TUESDAY, 14 AUGUST 2012
Many environmentalists were of the opinion it was over before it started. The conspicuous absence of leaders from three of the world’s major economic powers; the US, Britain and Germany, not only restricted what Rio+20 could achieve but highlighted the increasing sentiment that these key players already viewed the summit as a probable failure.
The remaining world leaders agreed to strengthen the UN Environment Programme (UNEP) and implement a new framework for sustainable development. Members of the UN General Assembly will now belong to UNEP’s Governing Council, which will receive a larger proportion of the UN budget, and lead coordination of environmental strategies throughout the UN system.
Many environmental and political groups were, however, disappointed by the absence of the targeted plan of action which was billed as the main focus of the event. The resulting ‘The Future We Want’ document mostly consists of reaffirming previous agreements and was criticised for its weak language and poor focus as most contentious elements then went on to be removed in subsequent redrafts throughout the conference.

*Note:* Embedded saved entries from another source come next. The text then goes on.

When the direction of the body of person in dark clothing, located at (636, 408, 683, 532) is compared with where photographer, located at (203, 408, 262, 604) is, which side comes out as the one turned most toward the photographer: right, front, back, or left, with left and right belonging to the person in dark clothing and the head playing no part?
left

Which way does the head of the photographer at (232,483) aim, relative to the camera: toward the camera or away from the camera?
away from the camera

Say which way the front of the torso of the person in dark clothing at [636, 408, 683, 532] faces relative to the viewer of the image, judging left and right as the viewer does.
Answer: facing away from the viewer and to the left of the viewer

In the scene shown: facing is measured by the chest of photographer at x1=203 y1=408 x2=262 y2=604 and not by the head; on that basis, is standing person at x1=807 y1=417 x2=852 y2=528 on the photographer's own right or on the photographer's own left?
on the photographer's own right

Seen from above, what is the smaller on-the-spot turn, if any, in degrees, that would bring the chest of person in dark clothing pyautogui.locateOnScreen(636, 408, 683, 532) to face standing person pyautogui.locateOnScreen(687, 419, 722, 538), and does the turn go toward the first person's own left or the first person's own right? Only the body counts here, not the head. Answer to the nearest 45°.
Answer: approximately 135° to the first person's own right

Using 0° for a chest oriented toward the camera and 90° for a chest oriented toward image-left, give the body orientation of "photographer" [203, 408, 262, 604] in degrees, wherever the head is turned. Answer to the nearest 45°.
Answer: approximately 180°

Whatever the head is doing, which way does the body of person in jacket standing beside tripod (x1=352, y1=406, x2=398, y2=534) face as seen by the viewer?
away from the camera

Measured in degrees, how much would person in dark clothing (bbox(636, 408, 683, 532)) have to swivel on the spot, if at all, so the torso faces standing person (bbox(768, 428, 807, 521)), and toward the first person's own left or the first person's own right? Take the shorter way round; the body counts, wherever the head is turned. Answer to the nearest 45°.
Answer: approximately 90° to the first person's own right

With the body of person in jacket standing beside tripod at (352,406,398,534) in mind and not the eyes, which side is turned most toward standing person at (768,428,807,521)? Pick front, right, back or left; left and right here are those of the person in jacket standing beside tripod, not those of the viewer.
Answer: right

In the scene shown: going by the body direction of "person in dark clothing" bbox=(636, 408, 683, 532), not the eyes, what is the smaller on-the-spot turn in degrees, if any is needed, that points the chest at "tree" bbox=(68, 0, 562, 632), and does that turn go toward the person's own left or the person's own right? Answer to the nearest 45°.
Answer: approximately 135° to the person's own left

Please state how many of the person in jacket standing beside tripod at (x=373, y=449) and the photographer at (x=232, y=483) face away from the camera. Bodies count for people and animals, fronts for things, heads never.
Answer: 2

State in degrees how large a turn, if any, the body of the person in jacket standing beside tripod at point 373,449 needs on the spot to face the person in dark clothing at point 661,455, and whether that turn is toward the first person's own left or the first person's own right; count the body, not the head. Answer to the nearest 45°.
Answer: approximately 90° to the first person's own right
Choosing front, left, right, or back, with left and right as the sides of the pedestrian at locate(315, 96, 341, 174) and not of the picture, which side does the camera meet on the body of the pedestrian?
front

Whilst Rio+20 may not have lived up to expectations, over 500+ side-events to the summit have been more fruitful. UK’s deputy-prime minister Nick Clegg took a step forward by announcing that from the next financial year, all companies listed on the London Stock Exchange will be required to report their greenhouse gas emissions. Efforts to integrate the value of natural capital into the financial sector resulted in the Natural Capital Declaration to which 39 financial institutions have committed to so far. Rio+20 may not have had the Earth shattering impact of its predecessor 20 years ago, but financially, there have certainly been some significant drops in the ocean, with over $500 billion pledged in support of new sustainable development initiatives.